I attended CollabDays Bremen last weekend. I attended Leo Visser’s session without any expectations as I just arrived at the venue.
Internal Reflection: Key Takeaways From Leo Visser’s Presentation
Leo Visser’s session took a broad and sometimes chaotic landscape — AI systems, regulation, user behaviour, adoption, and operational risks — and pulled it into a structure that actually makes sense in a real organisation. It wasn’t a “new feature showcase.” It was about what happens when AI moves from the lab into everyday work, and why most organisations are nowhere near prepared.
The talk started with the context of the EU AI Act. Leo didn’t treat it as a legal document but as a behavioural constraint. His main point was simple: AI is becoming as foundational as the computer was in the 80s and 90s. If users don’t understand it, they fall behind. And when AI becomes the default interface for services, access to it becomes a basic requirement — not optional.
That sets the stage for a bigger question: How do we make users literate enough to operate safely in an AI‑driven workplace?
Biases, Discrimination & Why Users Must Learn to Test Models Themselves
Leo spent a surprising amount of time on bias. Not abstract ethics, but hands‑on patterns:
- Models repeat the biases of the internet.
- They drift toward majority representation unless corrected.
- You can test bias by fixing one variable and watching what else shifts.
He gave a concrete method: generate two nearly identical prompts, change one parameter (country, gender, role), and observe “side‑effects.” If the model changes more than the parameter you adjusted, a hidden bias is involved. This is the type of testing that users can learn in minutes — and it moves bias from theory to practice.
The impact is clear: if the model is biased, outputs become skewed, and business decisions inherit these distortions.
Hallucinations & the Real-World Cost of Trusting AI Too Much
Leo moved on to hallucinations — again, not philosophically, but operationally.
He referenced cases where AI confidently invented regulations, resulting in consultants making decisions based on non‑existent laws. The pattern is familiar:
If you don’t validate sources, AI becomes a liability.
He gave simple detection methods:
- If AI normally gives sources but suddenly doesn’t → risk indicator.
- Ask the same question 2–3 times → high variance means hallucination.
- Treat AI like Wikipedia: a good starting point, never a final authority.
These are the things organisations forget to teach — and then wonder why output quality collapses.
Data Protection, Model Training & “Don’t Paste Prompts You Found Online”
A major section focused on data protection. Leo stressed that many users don’t understand that data pasted into “free” AI tools can be used to train future models. Company data becomes model data. And model data becomes someone else’s output.
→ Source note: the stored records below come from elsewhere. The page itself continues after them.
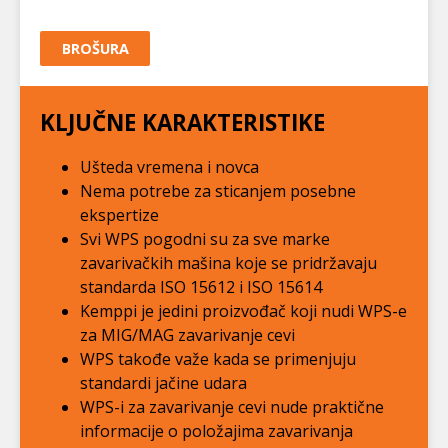
BROŠURA
KLJUČNE KARAKTERISTIKE
Ušteda vremena i novca
Nema potrebe za sticanjem posebne
ekspertize
Svi WPS pogodni su za sve marke
zavarivačkih mašina koje se pridržavaju
standarda ISO 15612 i ISO 15614
Kemppi je jedini proizvođač koji nudi WPS-e
za MIG/MAG zavarivanje cevi
WPS takođe važe kada se primenjuju
standardi jačine udara
WPS-i za zavarivanje cevi nude praktične
informacije o položajima zavarivanja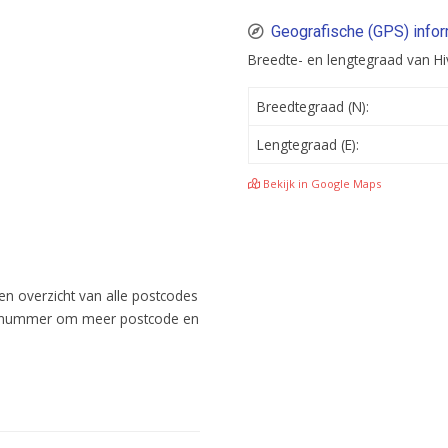
Geografische (GPS) infor
Breedte- en lengtegraad van Hi
Breedtegraad (N):
Lengtegraad (E):
Bekijk in Google Maps
een overzicht van alle postcodes
codenummer om meer postcode en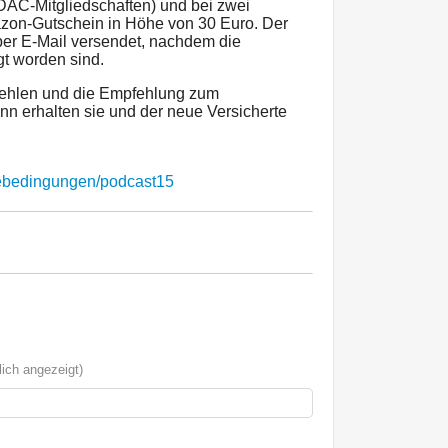
DAC-Mitgliedschaften) und bei zwei
zon-Gutschein in Höhe von 30 Euro. Der
per E-Mail versendet, nachdem die
gt worden sind.
ehlen und die Empfehlung zum
nn erhalten sie und der neue Versicherte
mebedingungen/podcast15
ich angezeigt)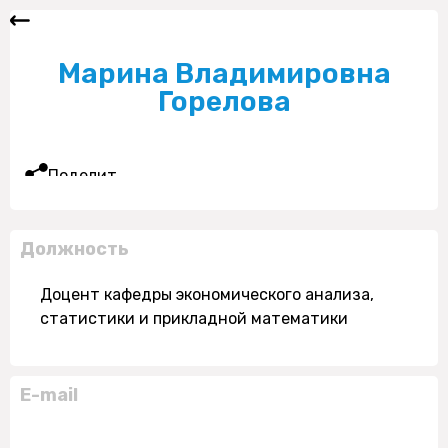
Марина Владимировна
Горелова
Поделиться
Должность
Доцент кафедры экономического анализа,
статистики и прикладной математики
E-mail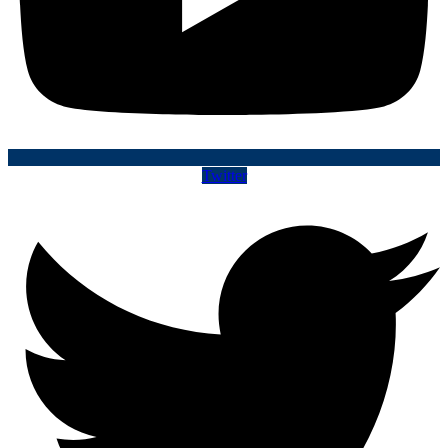
Twitter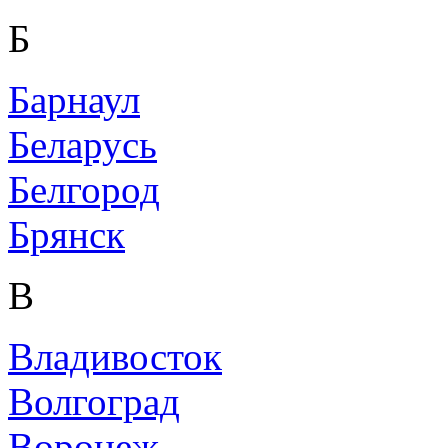
Б
Барнаул
Беларусь
Белгород
Брянск
В
Владивосток
Волгоград
Воронеж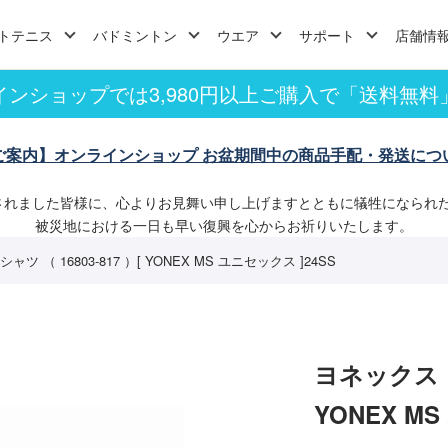
トテニス
バドミントン
ウエア
サポート
店舗情
インショップでは3,980円以上ご購入で「送料無料
ご案内】オンラインショップ お盆期間中の商品手配・発送につ
されました皆様に、心よりお見舞い申し上げますとともに犠牲になられ
被災地における一日も早い復興を心からお祈りいたします。
ツ （ 16803-817 ）[ YONEX MS ユニセックス ]24SS
ヨネックス ド
YONEX M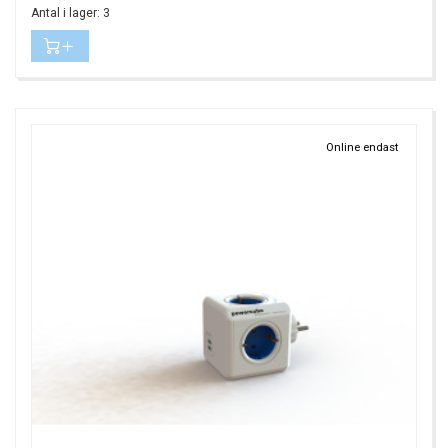
Antal i lager: 3
Online endast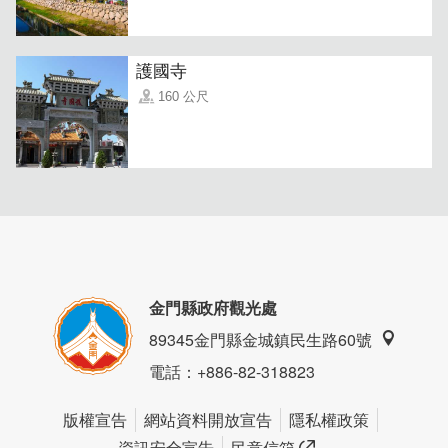
護國寺
160 公尺
金門縣政府觀光處
89345金門縣金城鎮民生路60號
電話
：+886-82-318823
版權宣告
網站資料開放宣告
隱私權政策
資訊安全宣告
民意信箱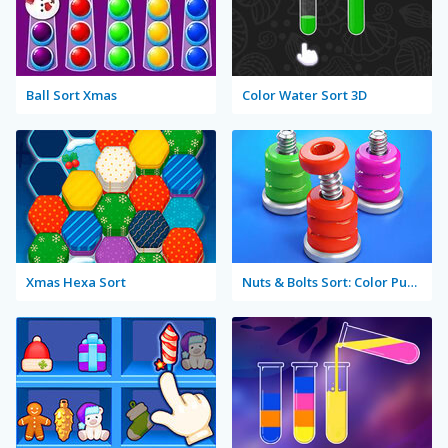
Ball Sort Xmas
Color Water Sort 3D
Xmas Hexa Sort
Nuts & Bolts Sort: Color Puzzle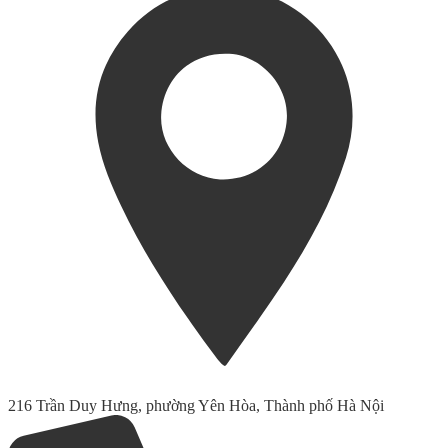
216 Trần Duy Hưng, phường Yên Hòa, Thành phố Hà Nội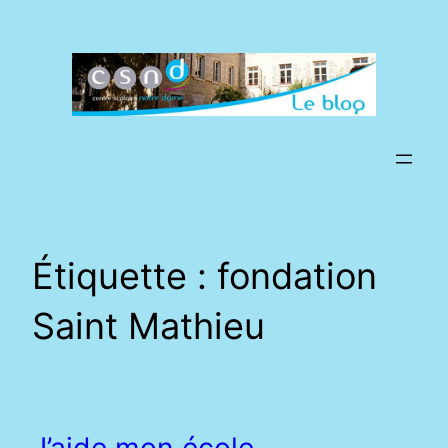
Aller
au
contenu
Étiquette :
fondation
Saint Mathieu
J’aide mon école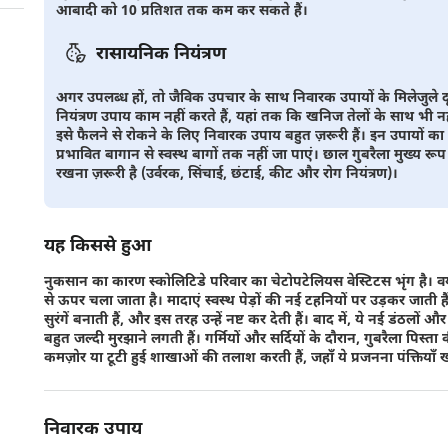
आबादी को 10 प्रतिशत तक कम कर सकते हैं।
रासायनिक नियंत्रण
अगर उपलब्ध हों, तो जैविक उपचार के साथ निवारक उपायों के मिलेजुले 
नियंत्रण उपाय काम नहीं करते हैं, यहां तक कि खनिज तेलों के साथ भी नह
इसे फैलने से रोकने के लिए निवारक उपाय बहुत ज़रूरी हैं। इन उपायों का इ
प्रभावित बागान से स्वस्थ बागों तक नहीं जा पाएं। छाल गुबरैला मुख्य रूप 
रखना ज़रूरी है (उर्वरक, सिंचाई, छंटाई, कीट और रोग नियंत्रण)।
यह किससे हुआ
नुकसान का कारण स्कोलिटिडे परिवार का चेटोपटेलियस वेस्टिटस भृंग है। वय
से ऊपर चला जाता है। मादाएं स्वस्थ पेड़ों की नई टहनियों पर उड़कर जाती है
सुरंगें बनाती हैं, और इस तरह उन्हें नष्ट कर देती हैं। बाद में, ये नई डंठल
बहुत जल्दी मुरझाने लगती हैं। गर्मियों और सर्दियों के दौरान, गुबरैला पिस्ता की 
कमज़ोर या टूटी हुई शाखाओं की तलाश करती हैं, जहाँ ये प्रजनना पंक्तियाँ
निवारक उपाय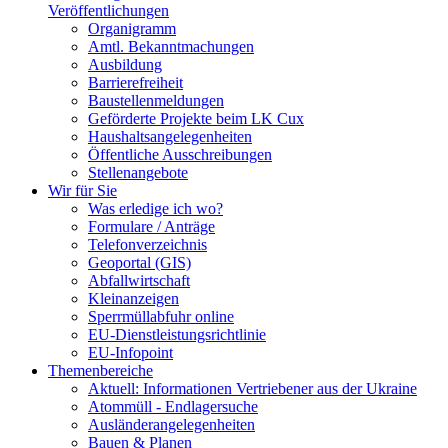
Veröffentlichungen
Organigramm
Amtl. Bekanntmachungen
Ausbildung
Barrierefreiheit
Baustellenmeldungen
Geförderte Projekte beim LK Cux
Haushaltsangelegenheiten
Öffentliche Ausschreibungen
Stellenangebote
Wir für Sie
Was erledige ich wo?
Formulare / Anträge
Telefonverzeichnis
Geoportal (GIS)
Abfallwirtschaft
Kleinanzeigen
Sperrmüllabfuhr online
EU-Dienstleistungsrichtlinie
EU-Infopoint
Themenbereiche
Aktuell: Informationen Vertriebener aus der Ukraine
Atommüll - Endlagersuche
Ausländerangelegenheiten
Bauen & Planen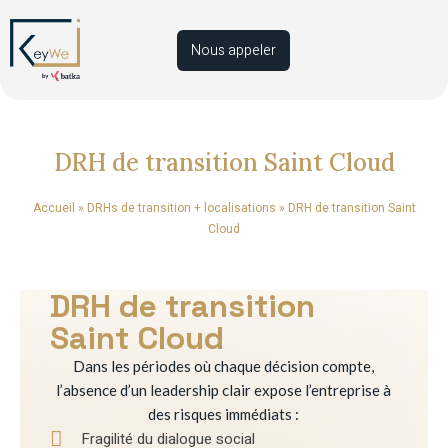
Nous appeler
DRH de transition Saint Cloud
Accueil
»
DRHs de transition + localisations
»
DRH de transition Saint
Cloud
DRH de transition
Saint Cloud
Dans les périodes où chaque décision compte,
l’absence d’un leadership clair expose l’entreprise à
des risques immédiats :
Fragilité du dialogue social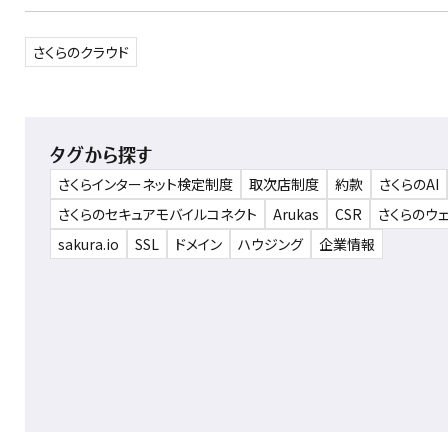
さくらのクラウド
タグから探す
さくらインターネット検定制度
取次店制度
約款
さくらのAI
さくらのセキュアモバイルコネクト
Arukas
CSR
さくらのウ
sakura.io
SSL
ドメイン
ハウジング
企業情報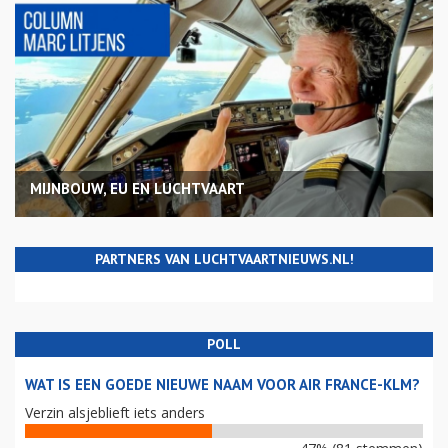
MIJNBOUW, EU EN LUCHTVAART
PARTNERS VAN LUCHTVAARTNIEUWS.NL!
POLL
WAT IS EEN GOEDE NIEUWE NAAM VOOR AIR FRANCE-KLM?
Verzin alsjeblieft iets anders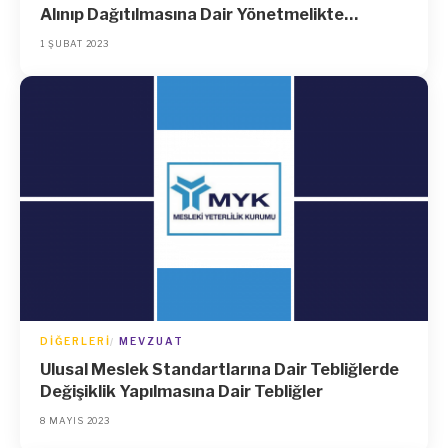
Alınıp Dağıtılmasına Dair Yönetmelikte
Değişiklik Yapılması Hakkında Yönetmelik
1 ŞUBAT 2023
DIĞERLERI
MEVZUAT
Ulusal Meslek Standartlarına Dair Tebliğlerde
Değişiklik Yapılmasına Dair Tebliğler
8 MAYIS 2023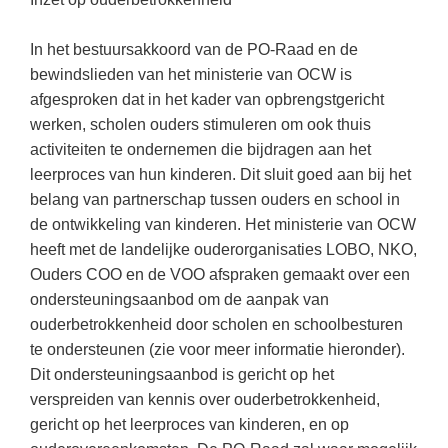
In het bestuursakkoord van de PO-Raad en de
bewindslieden van het ministerie van OCW is
afgesproken dat in het kader van opbrengstgericht
werken, scholen ouders stimuleren om ook thuis
activiteiten te ondernemen die bijdragen aan het
leerproces van hun kinderen. Dit sluit goed aan bij het
belang van partnerschap tussen ouders en school in
de ontwikkeling van kinderen. Het ministerie van OCW
heeft met de landelijke ouderorganisaties LOBO, NKO,
Ouders COO en de VOO afspraken gemaakt over een
ondersteuningsaanbod om de aanpak van
ouderbetrokkenheid door scholen en schoolbesturen
te ondersteunen (zie voor meer informatie hieronder).
Dit ondersteuningsaanbod is gericht op het
verspreiden van kennis over ouderbetrokkenheid,
gericht op het leerproces van kinderen, en op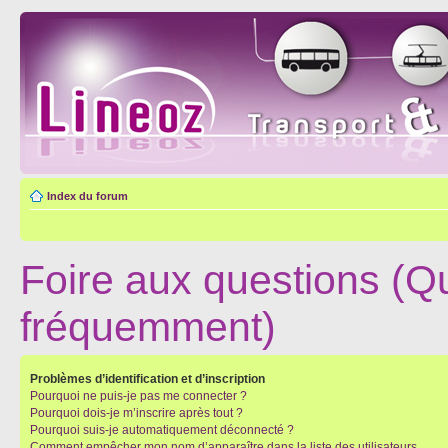
Index du forum
Foire aux questions (Q
fréquemment)
Problèmes d’identification et d’inscription
Pourquoi ne puis-je pas me connecter ?
Pourquoi dois-je m’inscrire après tout ?
Pourquoi suis-je automatiquement déconnecté ?
Comment empêcher mon nom d’apparaître dans la liste des utilisateurs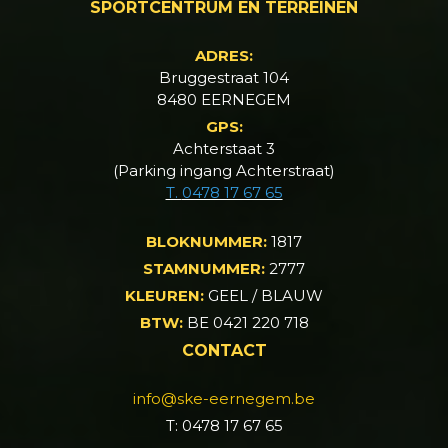
SPORTCENTRUM EN TERREINEN
ADRES:
Bruggestraat 104
8480 EERNEGEM
GPS:
Achterstaat 3
(Parking ingang Achterstraat)
T.
0478 17 67 65
BLOKNUMMER:
1817
STAMNUMMER:
2777
KLEUREN:
GEEL / BLAUW
BTW:
BE 0421 220 718
CONTACT
info@ske-eernegem.be
T: 0478 17 67 65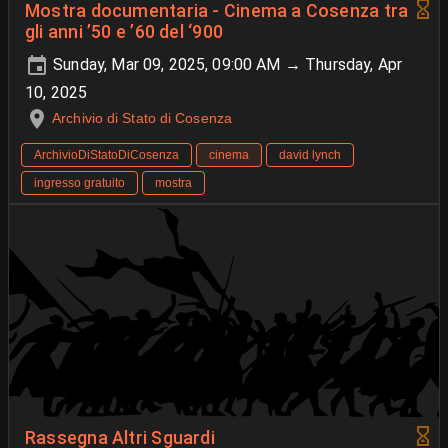
Mostra documentaria - Cinema a Cosenza tra
gli anni ’50 e ’60 del ‘900
Sunday, Mar 09, 2025, 09:00 AM → Thursday, Apr
10, 2025
Archivio di Stato di Cosenza
ArchivioDiStatoDiCosenza
cinema
david lynch
ingresso gratuito
mostra
Rassegna Altri Sguardi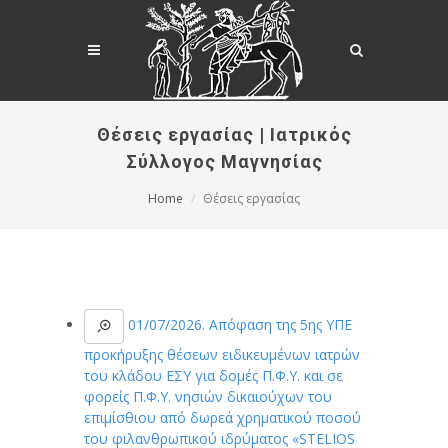
Θέσεις εργασίας | Ιατρικός
Σύλλογος Μαγνησίας
Home
Θέσεις εργασίας
01/07/2026. Απόφαση της 5ης ΥΠΕ
προκήρυξης θέσεων ειδικευμένων ιατρών
του κλάδου ΕΣΥ για δομές Π.Φ.Υ. και σε
φορείς Π.Φ.Υ. νησιών δικαιούχων του
επιμίσθιου από δωρεά χρηματικού ποσού
του φιλανθρωπικού ιδρύματος «STELIOS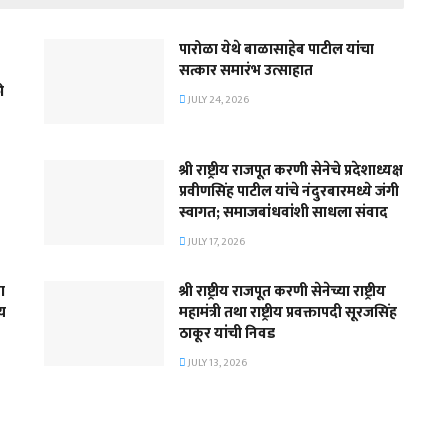
पारोळा येथे बाळासाहेब पाटील यांचा
सत्कार समारंभ उत्साहात
ी
JULY 24, 2026
श्री राष्ट्रीय राजपूत करणी सेनेचे प्रदेशाध्यक्ष
प्रवीणसिंह पाटील यांचे नंदुरबारमध्ये जंगी
स्वागत; समाजबांधवांशी साधला संवाद
JULY 17, 2026
ा
श्री राष्ट्रीय राजपूत करणी सेनेच्या राष्ट्रीय
्य
महामंत्री तथा राष्ट्रीय प्रवक्तापदी सूरजसिंह
ठाकूर यांची निवड
JULY 13, 2026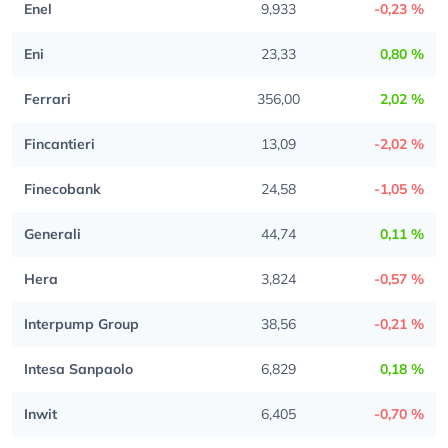
Enel
9,933
-0,23 %
Eni
23,33
0,80 %
Ferrari
356,00
2,02 %
Fincantieri
13,09
-2,02 %
Finecobank
24,58
-1,05 %
Generali
44,74
0,11 %
Hera
3,824
-0,57 %
Interpump Group
38,56
-0,21 %
Intesa Sanpaolo
6,829
0,18 %
Inwit
6,405
-0,70 %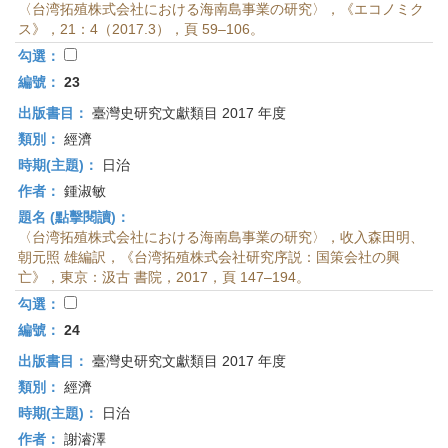
〈台湾拓殖株式会社における海南島事業の研究〉，《エコノミク
ス》，21：4（2017.3），頁 59–106。
勾選：
編號：
23
出版書目：
臺灣史研究文獻類目 2017 年度
類別：
經濟
時期(主題)：
日治
作者：
鍾淑敏
題名 (點擊閱讀)：
〈台湾拓殖株式会社における海南島事業の研究〉，收入森田明、
朝元照 雄編訳，《台湾拓殖株式会社研究序説：国策会社の興
亡》，東京：汲古 書院，2017，頁 147–194。
勾選：
編號：
24
出版書目：
臺灣史研究文獻類目 2017 年度
類別：
經濟
時期(主題)：
日治
作者：
謝濬澤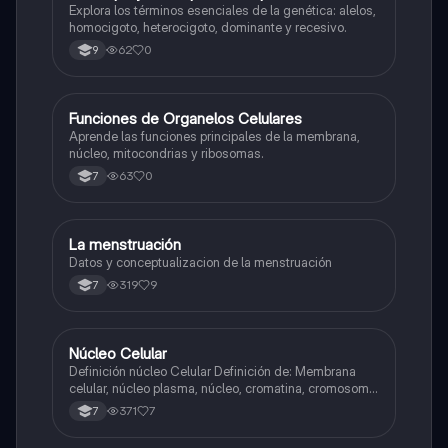
Explora los términos esenciales de la genética: alelos,
homocigoto, heterocigoto, dominante y recesivo.
62
0
9
F
Funciones de Organelos Celulares
Biologia
Aprende las funciones principales de la membrana,
núcleo, mitocondrias y ribosomas.
63
0
7
La menstruación
Biologia
Datos y conceptualizacion de la menstruación
319
9
7
Núcleo Celular
Biologia
Definición núcleo Celular Definición de: Membrana
celular, núcleo plasma, núcleo, cromatina, cromosoma
Interfase Fases de la interfase
371
7
7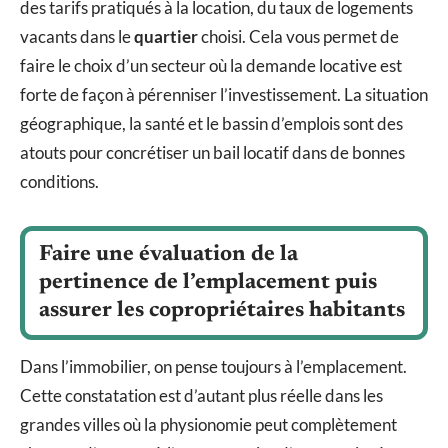
des tarifs pratiqués à la location, du taux de logements
vacants dans le
quartier
choisi. Cela vous permet de
faire le choix d’un secteur où la demande locative est
forte de façon à pérenniser l’investissement. La situation
géographique, la santé et le bassin d’emplois sont des
atouts pour concrétiser un bail locatif dans de bonnes
conditions.
Faire une évaluation de la
pertinence de l’emplacement puis
assurer les copropriétaires habitants
Dans l’immobilier, on pense toujours à l’emplacement.
Cette constatation est d’autant plus réelle dans les
grandes villes où la physionomie peut complètement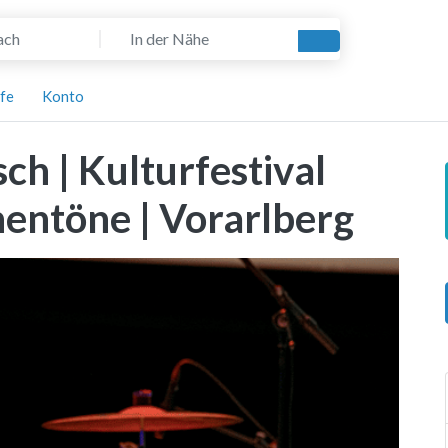
In der Nähe
Suchen
lfe
Konto
sch | Kulturfestival
entöne | Vorarlberg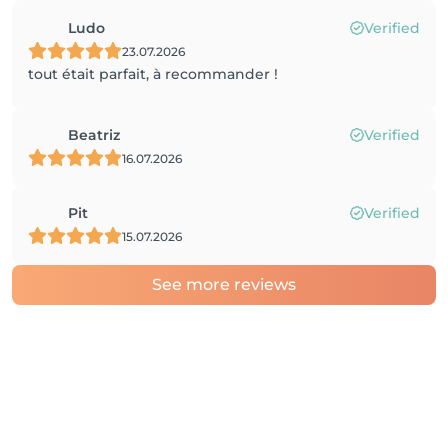
Ludo
Verified
23.07.2026
tout était parfait, à recommander !
Beatriz
Verified
16.07.2026
Pit
Verified
15.07.2026
See more reviews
He also raised awareness around data poisoning: deliberately crafted prompts hidden inside public examples that manipulate downstream behaviour. Users copy them without realising it. This is a real threat vector almost nobody trains for.
Responsible AI, Transparency & Output Labelling
Leo covered the transparency requirements of the AI Act in practical detail:
- AI‑generated images must be detectable.
- Videos must be labelled.
- Text sent to the public must disclose AI involvement unless reviewed by a human.
- Emotion analysis or sentiment scoring inside systems must be communicated to users.
This is where most organisations are non‑compliant without even realising it.
Practical Adoption: Training Modules, Super Users & Incentives
The session also addressed adoption challenges:
- Users won’t complete training unless incentivised.
- Breaking training into small weekly modules increases completion.
- Companies need “AI super users” inside each department.
- There should be a disclosure channel for AI misuse or concerns, similar to cybersecurity disclosure processes.
This part grounded the whole presentation: strategy means nothing without implementation.